In-Vehicle Network Intrusion Detection System Using CAN Frame-Aware Features

With the advancement of connected and automated vehicles (CAVs), drivers now have access to convenient features such as lane-keeping, cruise control, and more. The electronic control units (ECUs) equipped within vehicles communicate with each other through the controller area network (CAN). However, since the CAN does not possess any security mechanisms, it becomes a target for adversaries to attack. In light of this, a significant amount of research regarding intrusion detection systems (IDSs) has focused on detecting such maliciously injected CAN packets. Nevertheless, most existing machine learning-based IDSs neither calculate the exact time intervals of the CAN packets nor utilize the counter information. Precise timing intervals are a crucial feature for detecting spoofing, fuzzing, and replay attacks, and counter information is also a significant feature that can detect fuzzing and replay attacks.

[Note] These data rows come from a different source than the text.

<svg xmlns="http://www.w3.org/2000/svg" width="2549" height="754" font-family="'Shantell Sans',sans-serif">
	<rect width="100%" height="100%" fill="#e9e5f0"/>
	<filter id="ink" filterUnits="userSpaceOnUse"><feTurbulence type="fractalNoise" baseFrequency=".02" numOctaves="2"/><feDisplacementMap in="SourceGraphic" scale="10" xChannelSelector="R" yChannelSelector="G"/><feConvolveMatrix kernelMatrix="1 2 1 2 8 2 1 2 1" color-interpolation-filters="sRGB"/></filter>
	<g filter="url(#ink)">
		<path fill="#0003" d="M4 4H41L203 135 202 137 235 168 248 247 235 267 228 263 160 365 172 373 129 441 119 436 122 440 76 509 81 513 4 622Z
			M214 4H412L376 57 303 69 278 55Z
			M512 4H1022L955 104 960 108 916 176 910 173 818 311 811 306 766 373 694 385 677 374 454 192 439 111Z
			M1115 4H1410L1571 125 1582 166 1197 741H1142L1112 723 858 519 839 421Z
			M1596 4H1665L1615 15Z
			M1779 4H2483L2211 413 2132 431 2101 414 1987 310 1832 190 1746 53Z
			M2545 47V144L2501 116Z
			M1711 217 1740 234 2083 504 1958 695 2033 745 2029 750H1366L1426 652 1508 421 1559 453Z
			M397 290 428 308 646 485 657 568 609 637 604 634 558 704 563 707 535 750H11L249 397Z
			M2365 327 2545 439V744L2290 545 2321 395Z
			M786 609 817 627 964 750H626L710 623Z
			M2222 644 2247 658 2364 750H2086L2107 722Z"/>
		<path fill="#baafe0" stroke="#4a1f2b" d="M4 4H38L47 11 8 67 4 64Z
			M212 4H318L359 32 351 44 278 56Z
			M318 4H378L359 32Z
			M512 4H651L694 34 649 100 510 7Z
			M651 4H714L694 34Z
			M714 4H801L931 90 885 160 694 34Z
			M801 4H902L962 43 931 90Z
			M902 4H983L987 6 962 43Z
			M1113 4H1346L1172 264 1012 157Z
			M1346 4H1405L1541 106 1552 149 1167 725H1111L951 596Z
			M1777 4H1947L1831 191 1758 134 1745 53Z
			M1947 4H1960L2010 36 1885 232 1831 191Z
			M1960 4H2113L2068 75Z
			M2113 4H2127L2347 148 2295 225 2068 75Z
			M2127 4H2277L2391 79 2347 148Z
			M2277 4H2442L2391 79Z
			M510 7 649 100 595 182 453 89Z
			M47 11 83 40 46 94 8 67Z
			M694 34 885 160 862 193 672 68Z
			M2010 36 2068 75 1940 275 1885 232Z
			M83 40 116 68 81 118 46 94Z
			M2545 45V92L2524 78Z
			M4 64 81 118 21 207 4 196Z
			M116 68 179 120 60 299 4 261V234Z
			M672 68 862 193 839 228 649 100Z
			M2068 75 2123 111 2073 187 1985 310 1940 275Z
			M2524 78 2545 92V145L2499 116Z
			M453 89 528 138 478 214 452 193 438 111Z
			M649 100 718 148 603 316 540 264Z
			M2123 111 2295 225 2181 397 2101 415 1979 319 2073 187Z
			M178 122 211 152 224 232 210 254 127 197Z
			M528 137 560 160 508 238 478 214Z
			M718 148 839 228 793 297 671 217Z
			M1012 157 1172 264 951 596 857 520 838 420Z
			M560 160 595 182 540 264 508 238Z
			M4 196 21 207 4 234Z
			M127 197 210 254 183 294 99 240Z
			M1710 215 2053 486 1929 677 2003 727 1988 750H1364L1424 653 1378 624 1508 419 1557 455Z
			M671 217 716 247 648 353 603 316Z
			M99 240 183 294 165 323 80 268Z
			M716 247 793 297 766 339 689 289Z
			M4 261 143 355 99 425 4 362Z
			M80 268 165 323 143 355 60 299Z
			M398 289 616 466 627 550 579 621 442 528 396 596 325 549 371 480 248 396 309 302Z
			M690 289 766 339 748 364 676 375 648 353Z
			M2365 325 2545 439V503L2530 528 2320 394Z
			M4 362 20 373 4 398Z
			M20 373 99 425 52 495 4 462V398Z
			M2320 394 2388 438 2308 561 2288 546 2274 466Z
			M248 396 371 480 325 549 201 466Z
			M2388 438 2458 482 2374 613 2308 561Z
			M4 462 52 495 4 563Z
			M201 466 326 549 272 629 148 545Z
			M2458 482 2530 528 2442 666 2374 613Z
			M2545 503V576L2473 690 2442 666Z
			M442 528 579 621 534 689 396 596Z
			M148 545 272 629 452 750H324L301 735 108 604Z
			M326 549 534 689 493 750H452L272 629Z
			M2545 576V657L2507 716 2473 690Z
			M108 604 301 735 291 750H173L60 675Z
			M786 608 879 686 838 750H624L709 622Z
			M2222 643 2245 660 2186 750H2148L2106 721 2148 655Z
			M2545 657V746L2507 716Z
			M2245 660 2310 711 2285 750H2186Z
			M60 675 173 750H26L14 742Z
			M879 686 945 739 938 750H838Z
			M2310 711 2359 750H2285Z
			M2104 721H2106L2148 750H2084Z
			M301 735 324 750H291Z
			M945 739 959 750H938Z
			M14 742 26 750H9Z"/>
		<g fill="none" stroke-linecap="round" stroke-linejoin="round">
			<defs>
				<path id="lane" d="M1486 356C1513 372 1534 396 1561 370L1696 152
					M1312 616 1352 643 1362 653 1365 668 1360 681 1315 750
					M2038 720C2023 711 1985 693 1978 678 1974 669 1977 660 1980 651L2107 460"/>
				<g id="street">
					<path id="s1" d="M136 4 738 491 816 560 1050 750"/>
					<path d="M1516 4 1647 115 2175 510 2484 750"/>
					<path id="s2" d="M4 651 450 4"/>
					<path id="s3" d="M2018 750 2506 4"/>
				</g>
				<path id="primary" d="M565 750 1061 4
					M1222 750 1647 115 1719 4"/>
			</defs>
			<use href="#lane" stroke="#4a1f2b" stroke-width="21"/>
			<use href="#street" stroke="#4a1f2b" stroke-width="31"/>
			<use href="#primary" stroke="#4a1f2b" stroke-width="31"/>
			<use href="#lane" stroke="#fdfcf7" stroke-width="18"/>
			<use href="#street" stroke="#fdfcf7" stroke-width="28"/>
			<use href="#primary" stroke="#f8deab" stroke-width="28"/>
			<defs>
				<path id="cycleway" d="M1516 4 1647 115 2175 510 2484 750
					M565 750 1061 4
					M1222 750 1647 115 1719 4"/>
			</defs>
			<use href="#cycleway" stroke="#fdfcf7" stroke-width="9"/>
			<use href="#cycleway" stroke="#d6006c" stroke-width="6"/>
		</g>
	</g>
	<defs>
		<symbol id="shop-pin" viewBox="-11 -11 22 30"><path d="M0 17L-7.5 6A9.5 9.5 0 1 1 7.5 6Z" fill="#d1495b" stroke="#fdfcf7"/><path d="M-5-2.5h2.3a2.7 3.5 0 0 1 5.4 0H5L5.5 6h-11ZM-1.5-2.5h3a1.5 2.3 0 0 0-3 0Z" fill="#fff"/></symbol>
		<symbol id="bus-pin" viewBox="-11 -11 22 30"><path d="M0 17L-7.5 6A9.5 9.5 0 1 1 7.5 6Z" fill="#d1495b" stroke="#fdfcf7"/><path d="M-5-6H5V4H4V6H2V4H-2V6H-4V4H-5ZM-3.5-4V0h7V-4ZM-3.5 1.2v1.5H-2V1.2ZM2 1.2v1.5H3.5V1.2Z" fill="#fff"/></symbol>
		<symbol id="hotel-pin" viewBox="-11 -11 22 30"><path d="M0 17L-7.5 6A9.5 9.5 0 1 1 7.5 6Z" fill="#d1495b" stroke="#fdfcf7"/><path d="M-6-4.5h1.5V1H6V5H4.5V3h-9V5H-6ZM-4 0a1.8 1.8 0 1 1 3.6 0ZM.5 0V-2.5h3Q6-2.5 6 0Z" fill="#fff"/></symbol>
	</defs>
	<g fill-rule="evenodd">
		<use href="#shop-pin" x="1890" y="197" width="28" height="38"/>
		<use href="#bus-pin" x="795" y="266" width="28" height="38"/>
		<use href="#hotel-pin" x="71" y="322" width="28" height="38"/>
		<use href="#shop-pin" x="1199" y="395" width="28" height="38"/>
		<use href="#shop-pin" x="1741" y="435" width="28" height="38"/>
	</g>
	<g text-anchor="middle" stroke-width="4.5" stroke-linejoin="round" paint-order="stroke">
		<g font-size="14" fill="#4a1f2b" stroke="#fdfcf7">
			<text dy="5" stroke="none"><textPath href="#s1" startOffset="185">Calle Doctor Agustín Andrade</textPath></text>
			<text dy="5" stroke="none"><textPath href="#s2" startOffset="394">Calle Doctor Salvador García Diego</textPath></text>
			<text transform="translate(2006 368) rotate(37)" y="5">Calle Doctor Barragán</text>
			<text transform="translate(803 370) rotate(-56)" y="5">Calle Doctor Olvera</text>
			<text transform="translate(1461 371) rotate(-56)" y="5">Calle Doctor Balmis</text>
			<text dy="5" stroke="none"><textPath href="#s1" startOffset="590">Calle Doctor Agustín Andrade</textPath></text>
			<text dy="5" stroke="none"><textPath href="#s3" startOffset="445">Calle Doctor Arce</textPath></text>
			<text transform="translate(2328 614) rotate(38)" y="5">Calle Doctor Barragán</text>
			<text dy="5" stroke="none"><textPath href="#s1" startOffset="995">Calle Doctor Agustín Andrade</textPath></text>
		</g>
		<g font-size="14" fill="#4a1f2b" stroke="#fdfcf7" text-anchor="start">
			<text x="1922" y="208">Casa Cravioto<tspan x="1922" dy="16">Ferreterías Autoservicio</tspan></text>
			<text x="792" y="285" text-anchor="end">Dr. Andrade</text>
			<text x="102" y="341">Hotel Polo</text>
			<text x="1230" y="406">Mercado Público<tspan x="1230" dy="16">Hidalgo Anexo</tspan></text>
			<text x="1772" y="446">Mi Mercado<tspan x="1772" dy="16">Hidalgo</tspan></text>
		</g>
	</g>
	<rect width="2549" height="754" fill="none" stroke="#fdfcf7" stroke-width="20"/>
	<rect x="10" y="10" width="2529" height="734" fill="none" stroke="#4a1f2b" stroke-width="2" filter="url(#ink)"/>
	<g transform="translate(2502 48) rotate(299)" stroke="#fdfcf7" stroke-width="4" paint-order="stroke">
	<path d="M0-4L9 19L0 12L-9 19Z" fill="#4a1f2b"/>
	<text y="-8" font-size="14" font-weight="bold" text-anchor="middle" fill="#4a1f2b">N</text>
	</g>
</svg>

Therefore, in this paper, we propose a methodology for extracting two detection features that are aware of CAN frame characteristics: the interframe space (IFS) between two consecutive CAN packets, and the counter information of a CAN data payload (i.e., data field). Using these features, we introduce decision tree-based IDS. We evaluate the proposed features with popular decision tree-based models such as random forest and extreme gradient boosting (XGBoost). The results show that our proposed IDS can detect maliciously injected CAN packets with an F1 score of 99.54% in binary classification and 97.99% in multi-class classification, which are higher scores than what existing machine/deep learning-based IDSs achieve. Additionally, we measure the detection time of our proposed IDS in both online and offline testing environments.